Antes de chegar a Portugal, onde está também há dois anos, procurou outros países para prosseguir os estudos. Apesar de ter sido aceite nalgumas universidades, garante, a sua nacionalidade impediu que se viabilizasse a partida. Passou pela Turquia, mas não ficou por causa da língua. A plataforma de estudantes sírios havia de o trazer para Portugal.
“Abriu-se uma grande porta na minha vida”, confessa. A sensação foi de “felicidade” por poder prosseguir os estudos e de “aventura pela oportunidade de conhecer uma nova cultura”.
“As pessoas sabem muito pouco sobre nós e é minha obrigação explicar aos meus amigos, como vivemos”, diz Nour, que já se sente em casa.

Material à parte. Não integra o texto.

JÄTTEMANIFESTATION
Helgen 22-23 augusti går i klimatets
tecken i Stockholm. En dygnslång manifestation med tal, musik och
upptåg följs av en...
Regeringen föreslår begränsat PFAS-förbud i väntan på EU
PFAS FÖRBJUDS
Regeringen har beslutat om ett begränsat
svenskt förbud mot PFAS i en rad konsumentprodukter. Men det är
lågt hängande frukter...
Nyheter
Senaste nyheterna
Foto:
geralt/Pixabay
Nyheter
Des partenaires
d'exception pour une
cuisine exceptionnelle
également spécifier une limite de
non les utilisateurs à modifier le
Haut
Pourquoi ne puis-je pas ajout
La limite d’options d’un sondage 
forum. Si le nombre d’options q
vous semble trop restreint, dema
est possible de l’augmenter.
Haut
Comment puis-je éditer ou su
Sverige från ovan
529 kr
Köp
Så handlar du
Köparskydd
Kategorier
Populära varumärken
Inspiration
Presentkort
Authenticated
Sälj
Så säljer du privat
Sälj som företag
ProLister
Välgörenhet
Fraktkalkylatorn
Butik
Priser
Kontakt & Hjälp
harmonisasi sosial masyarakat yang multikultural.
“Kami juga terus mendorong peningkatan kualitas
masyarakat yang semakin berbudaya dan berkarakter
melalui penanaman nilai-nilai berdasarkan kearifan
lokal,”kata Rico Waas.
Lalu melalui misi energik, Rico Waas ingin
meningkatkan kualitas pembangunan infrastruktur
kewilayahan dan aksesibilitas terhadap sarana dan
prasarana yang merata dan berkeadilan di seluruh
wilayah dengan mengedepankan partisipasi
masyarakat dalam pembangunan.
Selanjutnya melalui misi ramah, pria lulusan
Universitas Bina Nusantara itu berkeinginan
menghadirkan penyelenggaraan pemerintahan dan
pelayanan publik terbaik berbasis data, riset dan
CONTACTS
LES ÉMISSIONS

“Não é como na Síria, mas esta é também a minha casa e a minha família, algo que precisava na minha vida. Não foi algo que eu tivesse escolhido. Tive de sair do meu país, mas estou grato a todos os que me estão a ajudar. É este o espírito de Portugal”, refere o arquitecto. Tal como os colegas, quer um dia regressar às origens.
Falta apoio internacional
Lançada em 2013, por iniciativa de Jorge Sampaio, a Plataforma Global de Apoio aos Estudantes Sírios consiste num programa de bolsas de estudo de emergência que enquadrou já três vagas sucessivas de estudantes do ensino superior. Actualmente encontram-se em Portugal cerca de 100 bolseiros e cerca de cinco dezenas em outros nove países.
Recentemente, num debate na Universidade de Évora e em conversa com os estudantes, o antigo chefe de Estado lembrou que o fenómeno dos refugiados “não vai abrandar, tem uma dimensão global e atinge proporções verdadeiramente inauditas”.
Jorge Sampaio defendeu respostas eficazes a este fenómeno que “não podem ser de natureza puramente imediatista, nem revestir um simples carácter provisório”.
Uma dessas vias é pela educação e por permitir o acesso ao ensino superior aos estudantes da Síria, país em que “25% dos jovens” que concluía o secundário entrava na universidade, antes da guerra, enquanto, agora, “apenas 1% dos refugiados é admitido no ensino superior”.
“Se nada se fizer, haverá gerações inteiras perdidas no que respeita aos diplomados universitários”, alertou, insistindo na necessidade de criar um mecanismo de resposta rápida para jovens em situações de emergência que frequentem o ensino superior – medida que já propôs, nas Nações Unidas, em Nova Iorque, num encontro à margem da Cimeira dos Refugiados e Migrantes.